FABP5 accelerates the proliferation of KGN cells by activating PI3K-AKT signaling. A Immunoblotting plot showing the expression of FABP5 and AKT and the phosphorylation of AKT in KGN cells after 48 h of FABP5 overexpression or knockdown. B, C Line chart showing the proliferation of KGN cells treated with 10 μM LY294002 or SC79 after 48 h of FABP5 overexpression or knockdown, as determined by CCK8 assays. * represents the comparison between the EV-ctrl and myc-FABP5 or siNC and siFABP5 groups; # represents the comparison between the myc-FABP5 and myc-FABP5 + LY294002 or siFABP5 and siFABP5 + SC79 groups; D, F Immunofluorescence staining of Ki67 in KGN cells treated with 10 μM LY294002 or SC79 for 48 h after FABP5 was overexpressed or knocked down.

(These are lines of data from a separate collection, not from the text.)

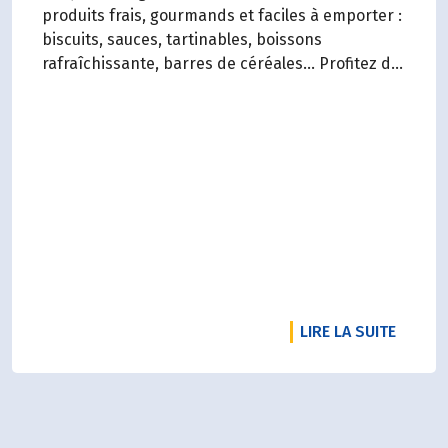
produits frais, gourmands et faciles à emporter :
biscuits, sauces, tartinables, boissons
rafraîchissante, barres de céréales... Profitez de
20%* de remise sur une sélection de produits du
2 juillet au 12 août 2026 inclus.
RTICLE NOTRE RADD 2025 EST SORTI !
DE L'A
LIRE LA SUITE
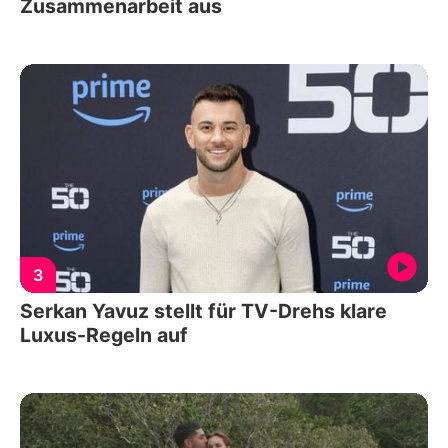
Zusammenarbeit aus
3
Serkan Yavuz stellt für TV-Drehs klare
Luxus-Regeln auf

Scale bar, 100 μm. E, G Statistical analysis of Ki67-positive cells. Five fields of view were randomly selected. *P < 0.05, **P < 0.01, ***P < 0.001. ##P < 0.01, ###P < 0.01

Fig. 7

FABP5 accelerates fatty acid synthesis in KGN cells by activating PI3K-AKT signaling (A, C) Nile red staining of KGN cells treated with 10 μM LY294002 or SC79 for 48 h after 48 h of FABP5 overexpression or knockdown. The red signal indicates the formation of lipid droplets. All the samples were also stained with DAPI. Scale bar, 100 μm. B, D Statistical analysis of the number of lipid droplets. Five fields of view were randomly selected. E, G Bar plot showing ACSL1, GPAM1, LPIN1 and DGAT2 mRNA expression in KGN cells treated with 10 μM LY294002 or SC79 for 48 h after FABP5 overexpression or knockdown. A two-tailed unpaired t test was used for all the statistical analyses. *P < 0.05, **P < 0.01, ***P < 0.001.